Минуту спустя в залу вошёл в сопровождении целой свиты величественного росту человек, широкий в плечах, в гетманском (уж не менее того!) платье, весь при золоте, бриллиантах и в жёлтых сапожках. Волосы его были растрёпаны, один глаз скрывался под чёрной повязкой, на лице изображалась надменная величавость, а во всей осанке – привычка повелевать.
Все русские генералы, кои расхаживали до того довольно спесиво в богатых мундирах своих, тут же засуетились и с низкими поклонами ловили слова его и даже малейшие движения.

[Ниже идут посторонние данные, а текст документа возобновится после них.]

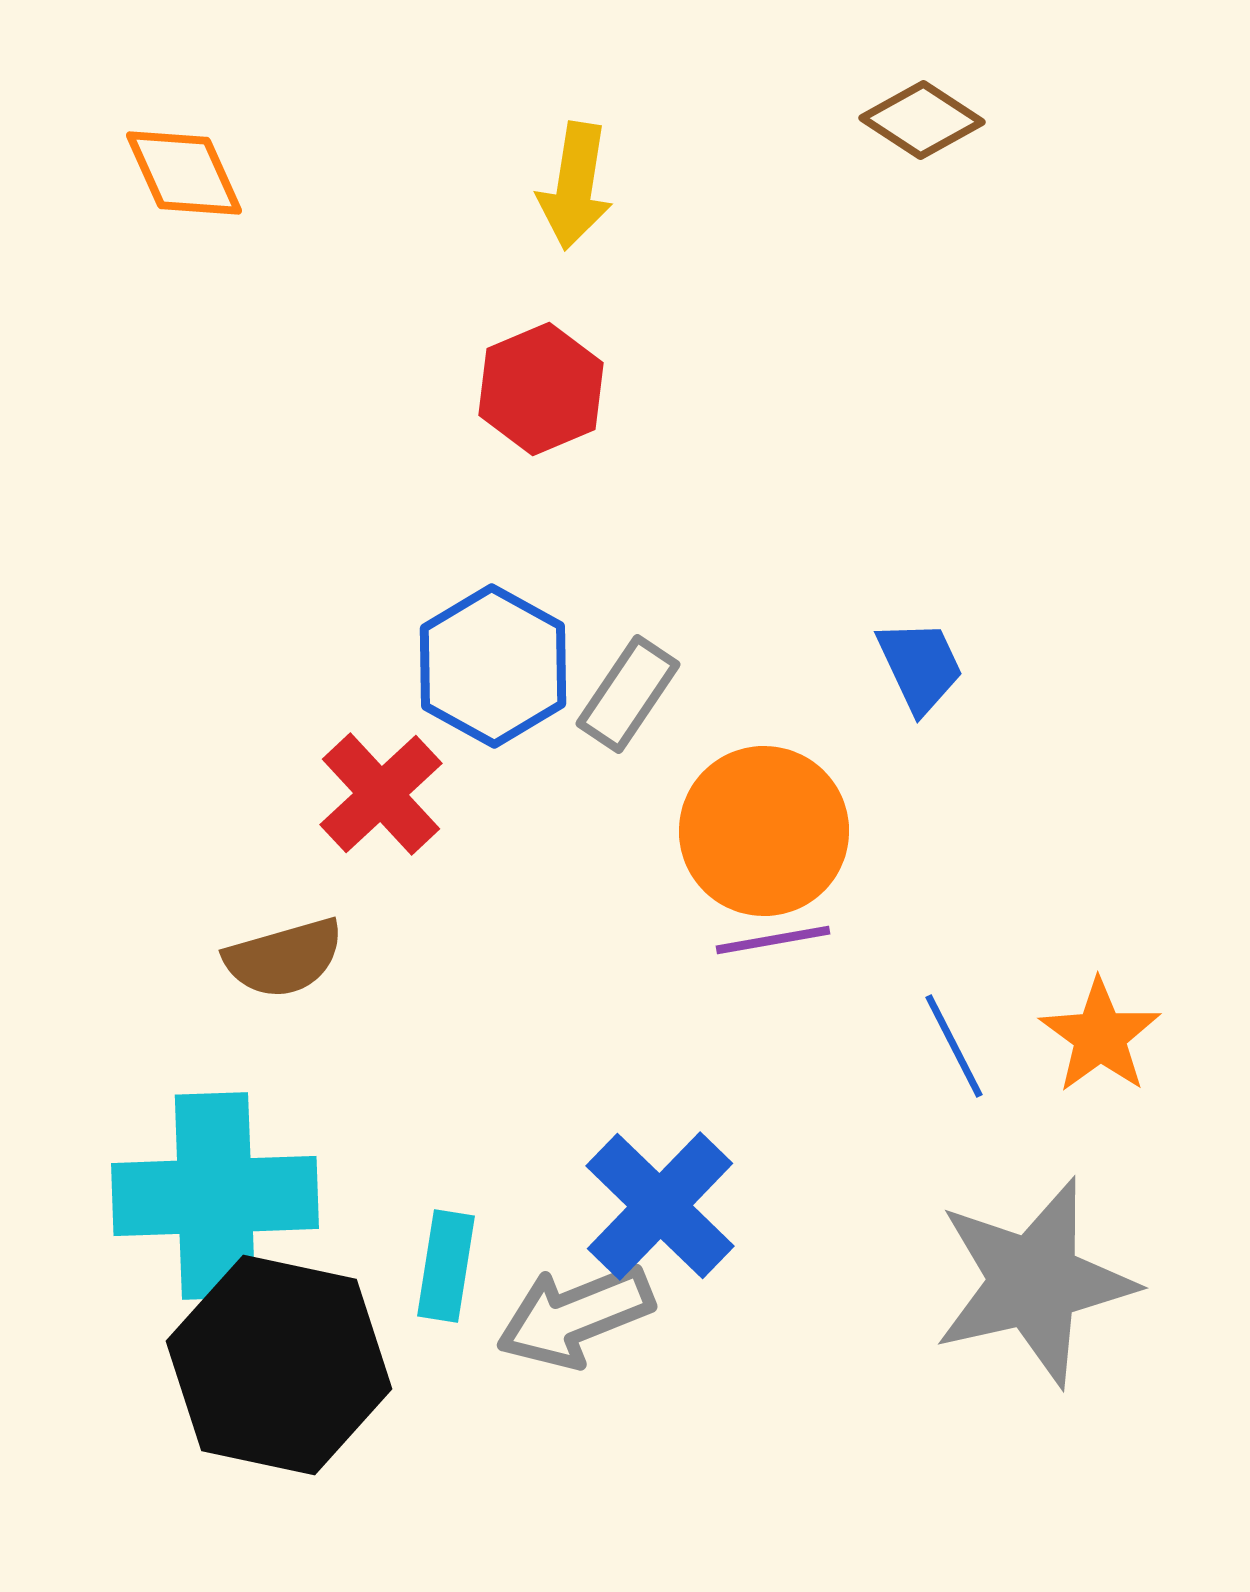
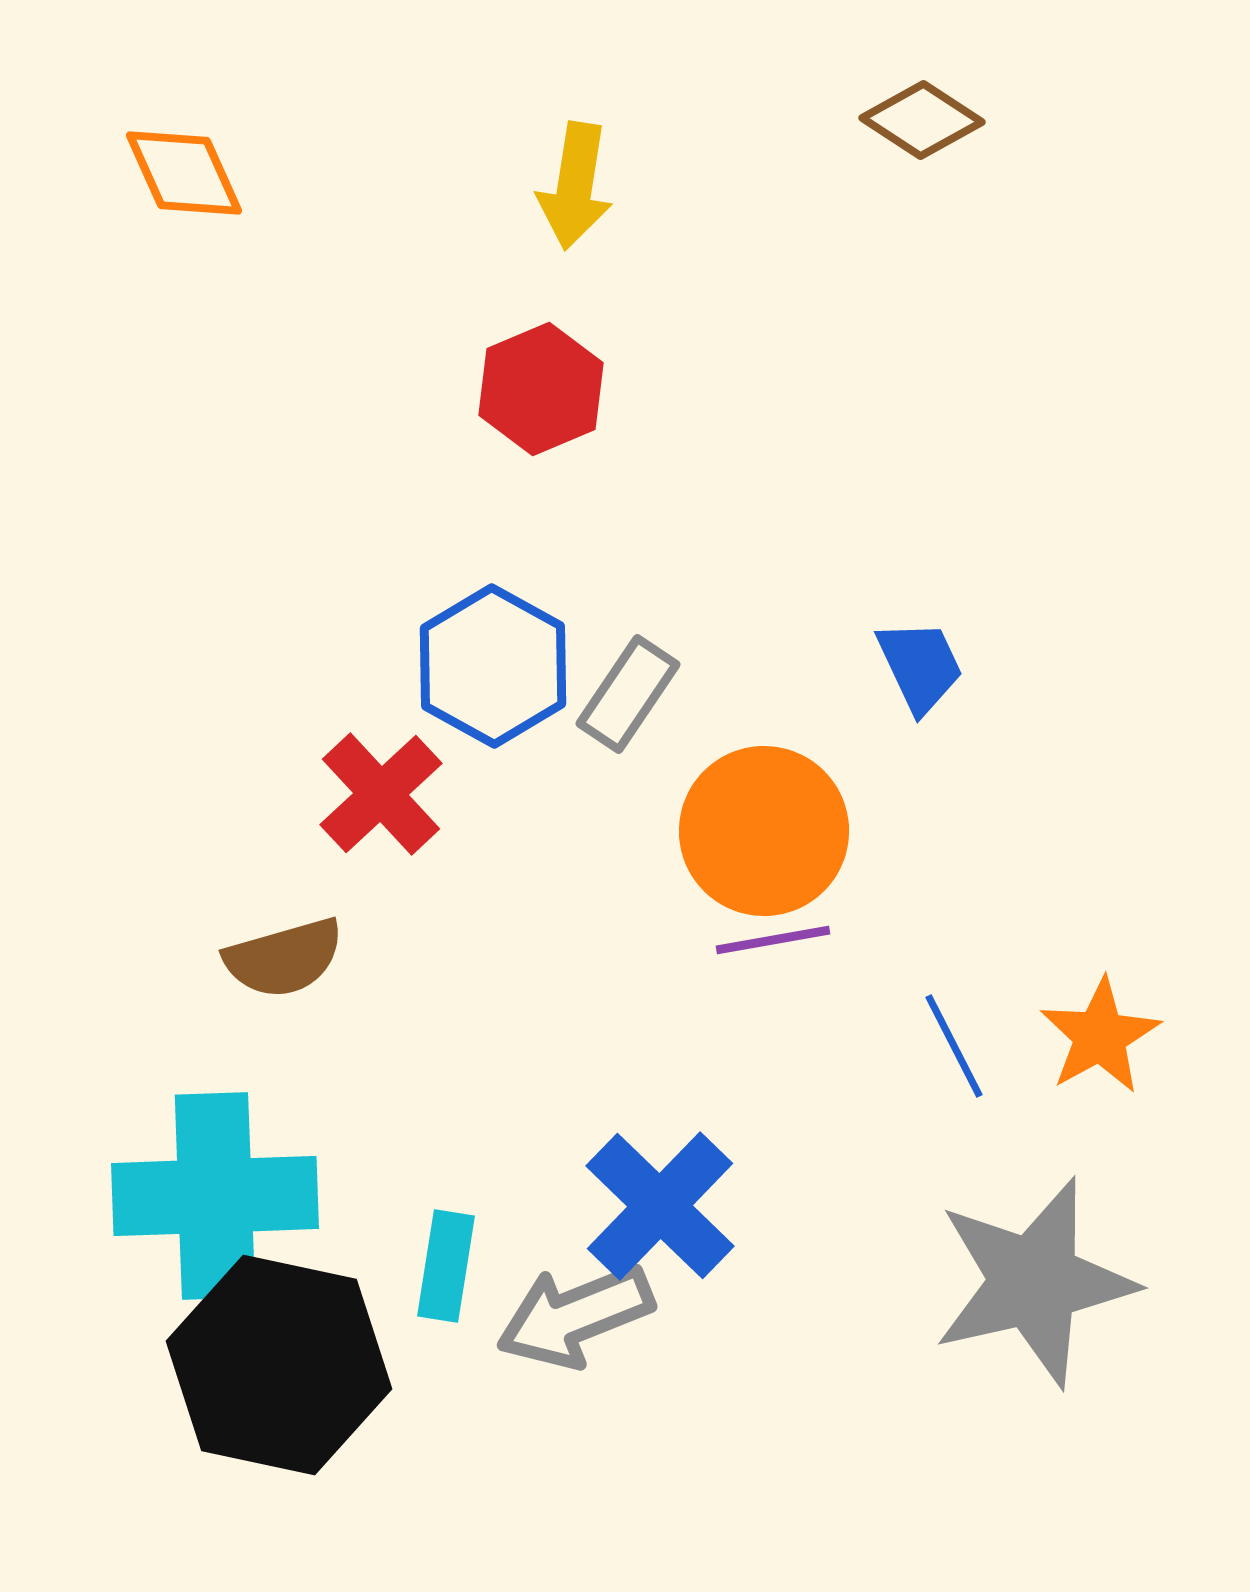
orange star: rotated 7 degrees clockwise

Запорожцы же отвесили вовсе поклон в ноги.
– Все ли вы здесь? – медленно уточнил важный человек.
– Та вси, батьку! – хором ответили козаки.
– Не забудете говорить, как я вас учил?
– Ни, батьку, не позабудемо! – подтвердили представители Запорожского войска.
– Это кто, царь? – шёпотом спросил кузнец.
– Куда тебе, царь, – столь же тихо откликнулся Николя. – Это ж сам Потёмкин!
В другом конце залы послышались шум и голоса, так что Вакула не знал, куда деть глаза свои от множества вошедших дам в атласных платьях с длинными хвостами и придворных в шитых золотом кафтанах и с пучками волос. Он если что и видел, так только сплошной блеск и сияние, а более ничего. Однако запорожцы в один миг все упали ничком и закричали:
– Помилуй, мамо! Помилуй!
Кузнец и Николя, не видя для себя иного решения, растянулись на полу со всем усердием.
– Встаньте же! – прозвучал над всеми повелительный и в то же время весьма приятный голос.
– Не встанем, мамо!
Царедворцы, генералы, фрейлины и все кто ни попадя засуетились, толкая запорожцев.
– Умрём, а не встанем!
Потёмкин кусал себе губы, покуда не подошёл с краю к главному из козаков и не прошептал что-то матерное ему на ухо. Все робко встали с колен. Тут осмелился и кузнец поднять голову.